I have an application that i did using FBOs and GLSL and it runs at ~110 fps on avg. Now I am trying to port it to CUDA. I am using the PBO for fast transfer (I pinp pong btw 2 pbos) and then render the resulting image using DrawPixels however it performs poorly (~25 fps on avg). I know that this slowdown is due to interop btw OpenGL and CUDA. I want to ask other more experienced users on what is the best method to render the output generated from CUDA to framebuffer?
From my research these are the choices
PBO + drawpixels
PBO + texsubimage2d (render to texture and then put this texture on a screen aligned quad)
I dont know more if u can add in?
I have only tried 1) should I try 2) or does anyone have a 3rd or 4th option?
Adding another insight into this. I did a time comparison among the two methods for just the calculation part not taking the transfers into account and the timings are
GLSL: ~0.001msec (using hires timer).
CUDA kernel: ~25 msecs (using cudaEvent API).
So does it mean that my CUDA kernel needs to be optimized further?
My CUDA code is an exact copy of GLSL code even then, there is a considerable difference in performance btw them. I know that I might get some more juice from my hardware using CUDA (shared memory and other caveats) but am I correct to say that GLSL is doing a lot of background optimizations which are transparent to us. These show up to you when you compare with some other API like CUDA. Am I correct to say this?
CUDA uses more precise floating point operations, or better GLSL uses more relaxed math. Using OpenCL I saw the same, but you can specify to the OpenCL compiler that it can use faster (more unprecise) math, which gave me a good boost (but not the same performance as GLSL). Take a look if you can do the same for CUDA…
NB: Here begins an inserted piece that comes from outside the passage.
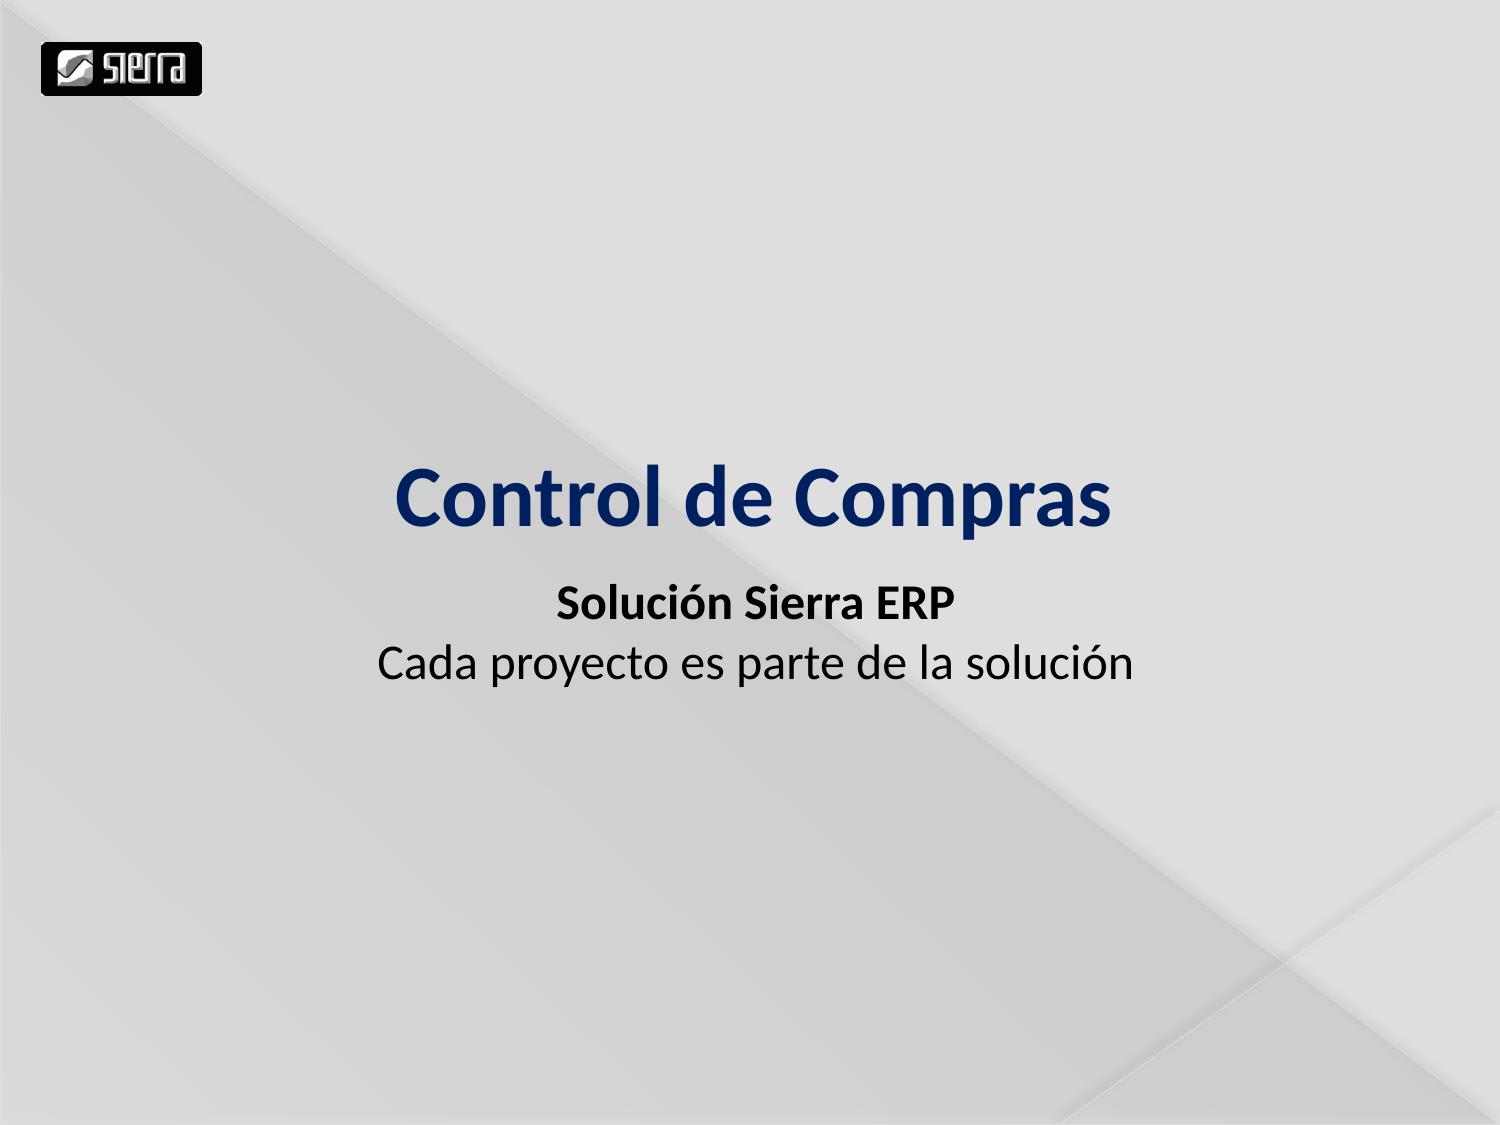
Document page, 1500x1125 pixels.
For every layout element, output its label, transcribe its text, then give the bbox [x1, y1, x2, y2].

WOW. Thanks Chris Lux, CUDA nvcc has two flags (-use_fast_math and /Ox for full optimization). I just passed that in and VIOLAVOILA (thanks ZBuffer) my performance is much better now.
CUDA: ~7.25 msecs
GLSL: ~8.5 msecs
Some more questions:
Is there a way to control precision of floating point in GLSL. I have already specified
precision highp float;
in all my shaders ?
Do u think, adding in shared memory will help further improve performance for CUDA?
Do I go ahead and replace drawpixels with using shader to render the output image?
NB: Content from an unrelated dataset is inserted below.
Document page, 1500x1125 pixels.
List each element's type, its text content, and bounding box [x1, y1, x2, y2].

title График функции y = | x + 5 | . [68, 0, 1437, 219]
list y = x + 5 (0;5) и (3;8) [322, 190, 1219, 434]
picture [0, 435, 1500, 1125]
Thanks for the VOILA hint I have corrected the original post. Just updating stats here.
Now my CUDA code is using PBO + glTexSubImage2D to update the texture and then renders that texture rather than DrawPixels call and the new performance results are:
(All of these stats are generated on my NVIDIA Quadro FX 5800 GPU for an output resolution of 1024x1024 with contnuously updating the rendering.)
GLSL (using FBO and multiple textures): ~108-109 FPS (MaxFPS: ~1175)
CUDA (using glTexSubImage2D to display): ~89-90 FPS (MaxFPS: ~1597)
CUDA (using glDrawPixels to display): ~58-59 FPS (MaxFPS: ~248)
Since the algorithm I have has two parts update and render I break up the timing and here are the results.
This actually creates some complexities for both NVIDIA and users. On a technical level, Fermi’s context switching is relatively fast for a GPU, but on an absolute level it’s still slow. CPUs can context switch in a fraction of the time, giving the impression of a concurrent thread execution even when we know that’s not the case. Furthermore for some reason context switching between rendering and compute on Fermi is particularly expensive, which means the number of context switches needs to be minimized in order to keep from wasting too much time just on context switching.
What they were saying was that a single Quadro graphics card experienced choppiness because of context switches between compute and graphics, whereas the Tesla/Quadro solution did not because it didn’t need to context switch as each card was dedicated to a context. So my thought was that your single card may be experiencing the same context switch delay. I suppose if you can optimize the CUDA solution so that it’s much faster than the GLSL one, the added context switch time would be acceptable.